**SHORT TASK:** Reproduce every line of the listing below word for word.

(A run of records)
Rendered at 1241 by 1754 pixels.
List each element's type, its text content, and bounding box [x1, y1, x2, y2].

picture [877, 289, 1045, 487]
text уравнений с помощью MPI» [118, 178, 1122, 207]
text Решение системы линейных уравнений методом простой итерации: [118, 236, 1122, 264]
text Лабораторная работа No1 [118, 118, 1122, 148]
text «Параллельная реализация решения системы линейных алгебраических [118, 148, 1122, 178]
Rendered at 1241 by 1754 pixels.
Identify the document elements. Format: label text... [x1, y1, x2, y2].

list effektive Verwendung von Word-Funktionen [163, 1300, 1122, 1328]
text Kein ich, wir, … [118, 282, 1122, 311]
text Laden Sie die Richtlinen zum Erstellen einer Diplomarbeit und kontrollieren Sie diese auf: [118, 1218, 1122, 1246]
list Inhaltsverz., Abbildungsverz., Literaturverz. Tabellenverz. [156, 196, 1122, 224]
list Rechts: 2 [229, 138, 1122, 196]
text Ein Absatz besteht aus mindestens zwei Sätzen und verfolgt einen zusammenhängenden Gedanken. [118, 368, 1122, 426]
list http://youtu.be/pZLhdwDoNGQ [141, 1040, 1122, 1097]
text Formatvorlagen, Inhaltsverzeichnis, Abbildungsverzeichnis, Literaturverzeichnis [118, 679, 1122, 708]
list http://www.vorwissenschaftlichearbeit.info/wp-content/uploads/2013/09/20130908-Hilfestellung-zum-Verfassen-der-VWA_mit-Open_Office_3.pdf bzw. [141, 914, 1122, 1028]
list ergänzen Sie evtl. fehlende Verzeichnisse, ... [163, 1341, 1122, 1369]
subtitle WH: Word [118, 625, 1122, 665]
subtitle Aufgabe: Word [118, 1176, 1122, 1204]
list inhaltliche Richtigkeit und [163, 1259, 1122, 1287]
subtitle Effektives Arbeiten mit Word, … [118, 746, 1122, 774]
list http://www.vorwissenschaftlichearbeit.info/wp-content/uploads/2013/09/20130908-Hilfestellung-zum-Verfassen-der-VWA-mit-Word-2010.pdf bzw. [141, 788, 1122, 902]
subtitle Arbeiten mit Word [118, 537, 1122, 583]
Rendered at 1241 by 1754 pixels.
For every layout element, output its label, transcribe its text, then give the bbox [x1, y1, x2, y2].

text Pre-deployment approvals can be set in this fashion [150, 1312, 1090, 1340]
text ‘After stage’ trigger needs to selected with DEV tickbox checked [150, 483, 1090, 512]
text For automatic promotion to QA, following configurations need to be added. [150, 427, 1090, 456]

**REPLY TO THE TASK:**
Rendered at 1241 by 1754 pixels.
List each element's type, its text content, and bounding box [x1, y1, x2, y2].

picture [877, 289, 1045, 487]
text уравнений с помощью MPI» [118, 178, 1122, 207]
text Решение системы линейных уравнений методом простой итерации: [118, 236, 1122, 264]
text Лабораторная работа No1 [118, 118, 1122, 148]
text «Параллельная реализация решения системы линейных алгебраических [118, 148, 1122, 178]
Rendered at 1241 by 1754 pixels.
Identify the document elements. Format: label text... [x1, y1, x2, y2].

list effektive Verwendung von Word-Funktionen [163, 1300, 1122, 1328]
text Kein ich, wir, … [118, 282, 1122, 311]
text Laden Sie die Richtlinen zum Erstellen einer Diplomarbeit und kontrollieren Sie diese auf: [118, 1218, 1122, 1246]
list Inhaltsverz., Abbildungsverz., Literaturverz. Tabellenverz. [156, 196, 1122, 224]
list Rechts: 2 [229, 138, 1122, 196]
text Ein Absatz besteht aus mindestens zwei Sätzen und verfolgt einen zusammenhängenden Gedanken. [118, 368, 1122, 426]
list http://youtu.be/pZLhdwDoNGQ [141, 1040, 1122, 1097]
text Formatvorlagen, Inhaltsverzeichnis, Abbildungsverzeichnis, Literaturverzeichnis [118, 679, 1122, 708]
list http://www.vorwissenschaftlichearbeit.info/wp-content/uploads/2013/09/20130908-Hilfestellung-zum-Verfassen-der-VWA_mit-Open_Office_3.pdf bzw. [141, 914, 1122, 1028]
list ergänzen Sie evtl. fehlende Verzeichnisse, ... [163, 1341, 1122, 1369]
subtitle WH: Word [118, 625, 1122, 665]
subtitle Aufgabe: Word [118, 1176, 1122, 1204]
list inhaltliche Richtigkeit und [163, 1259, 1122, 1287]
subtitle Effektives Arbeiten mit Word, … [118, 746, 1122, 774]
list http://www.vorwissenschaftlichearbeit.info/wp-content/uploads/2013/09/20130908-Hilfestellung-zum-Verfassen-der-VWA-mit-Word-2010.pdf bzw. [141, 788, 1122, 902]
subtitle Arbeiten mit Word [118, 537, 1122, 583]
Rendered at 1241 by 1754 pixels.
For every layout element, output its label, transcribe its text, then give the bbox [x1, y1, x2, y2].

text Pre-deployment approvals can be set in this fashion [150, 1312, 1090, 1340]
text ‘After stage’ trigger needs to selected with DEV tickbox checked [150, 483, 1090, 512]
text For automatic promotion to QA, following configurations need to be added. [150, 427, 1090, 456]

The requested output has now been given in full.